I believe that OR can help make adaptive individualized radiotherapy a reality. This approach to treatment planning will generate a rich array of challenging stochastic control problems[2]. There will be much room for creativity in coming up with sufficiently realistic and yet tractable formulations. For truly patient-specific treatment, these will need to be integrated with methods to estimate the parameters of tumor-response models. The stochastic control problems in our aforementioned preliminary work were solved using approximate control schemes called open loop control, certainty equivalent control, and open loop feedback control. These methods were computationally efficient for our medium-scale test problems because our original model was formulated such that the resulting nonlinear programming sub-problems were convex. In the future, as we attempt to tackle much larger-scale treatment planning problems, we will need to develop specialized nonlinear programming algorithms and approximate control schemes, and thus there will great opportunities for methodological work. In the end, these dynamic optimization models and algorithms will have a real impact on radiotherapy practice only if they can achieve a demonstrable improvement in health outcomes and if they are embedded into commercial treatment planning systems. Thus the pursuit of mathematically rigorous, radiobiologically and clinically sound, and cost-effective adaptive individualized radiotherapy will call for a close collaboration and knowledge-exchange among doctors, medical physicists, radiobiologists, industry, and optimization experts. The 2008 World Cancer Report predicts that by 2030 there could be 17 million cancer deaths annually worldwide. Thus, if clinically successful, this interdisciplinary application of OR has the potential for significant societal impact.

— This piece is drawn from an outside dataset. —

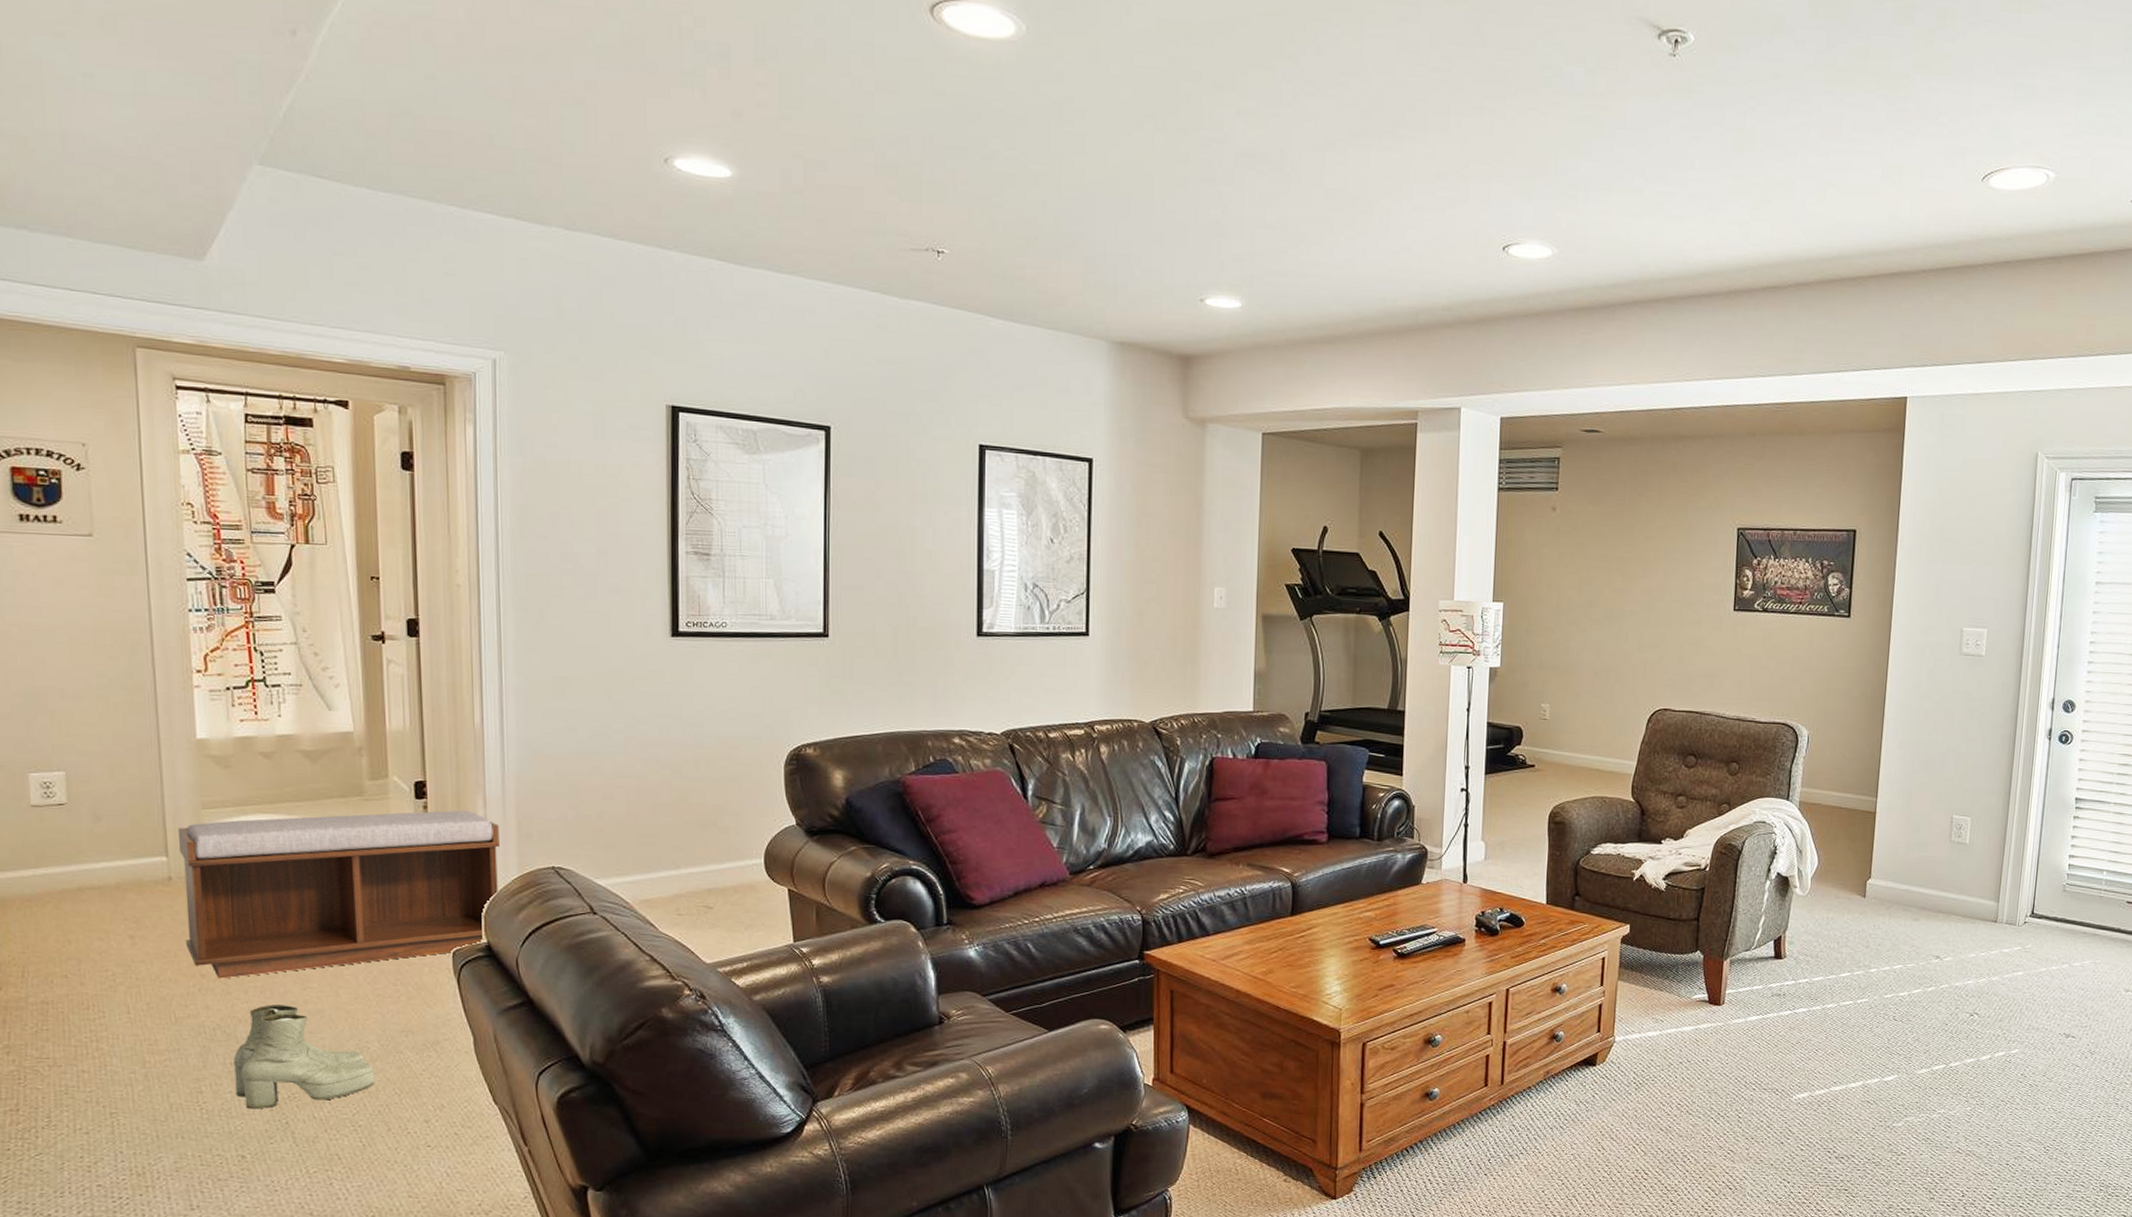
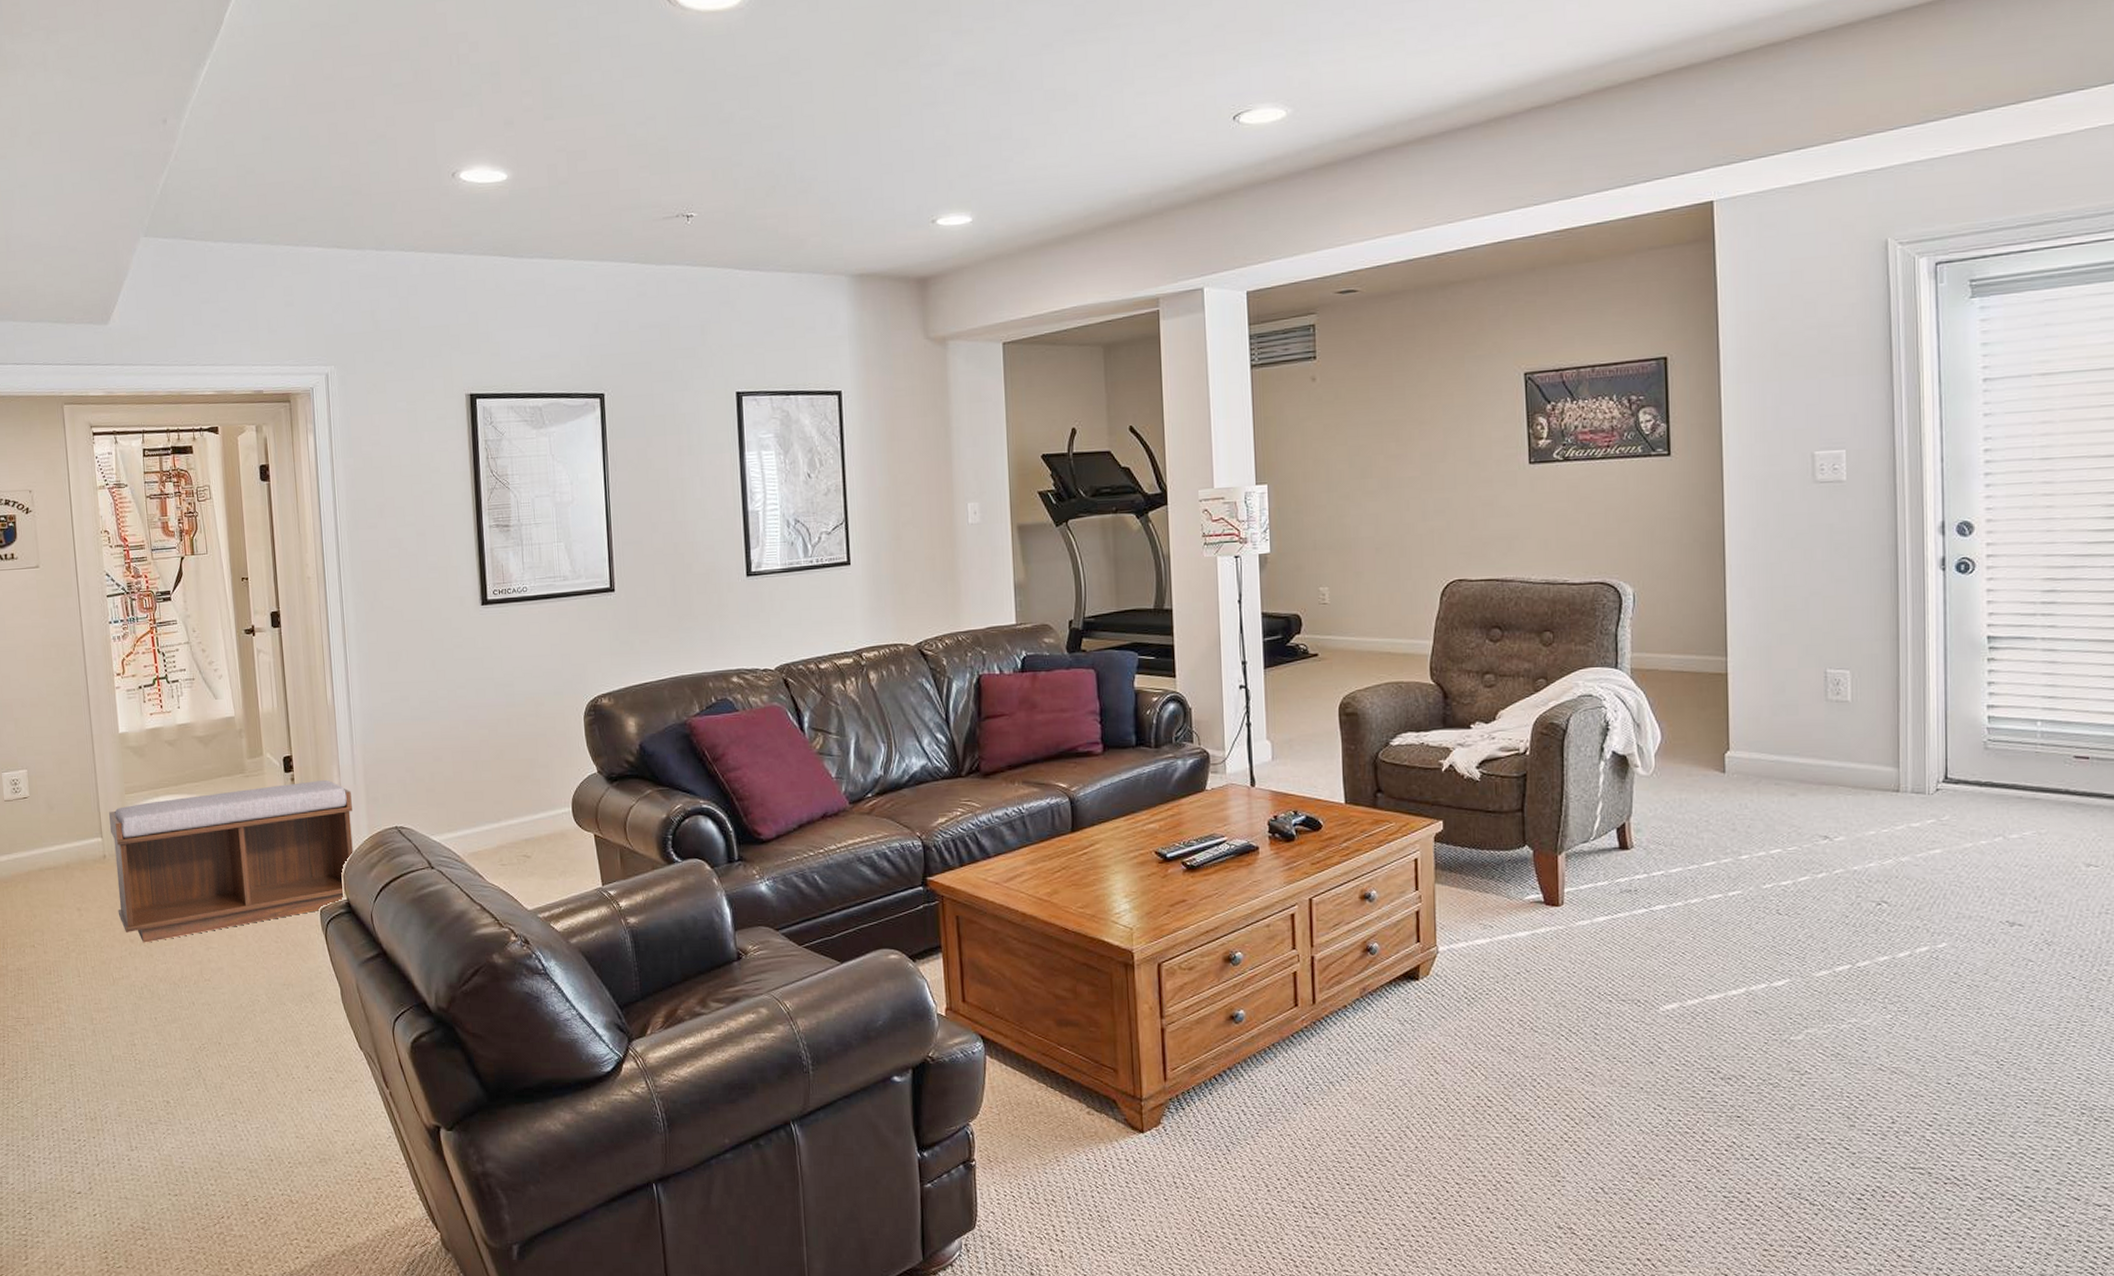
boots: present [234,1004,375,1110] -> none [157,964,265,1059]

Research supported in part by NSF Grant CMMI-1054026
-Post by Prof Archis Ghate, University of Washington, Seattle
archis at u dot washington dot edu
[1] M Kim, A Ghate, and M H Phillips, A stochastic control formalism for dynamic biologically conformal radiation therapy, forthcoming in European Journal of Operational Research, 2011.
[2] A Ghate, Dynamic optimization in radiotherapy, forthcoming in TutORials in Operations Research, INFORMS 2011.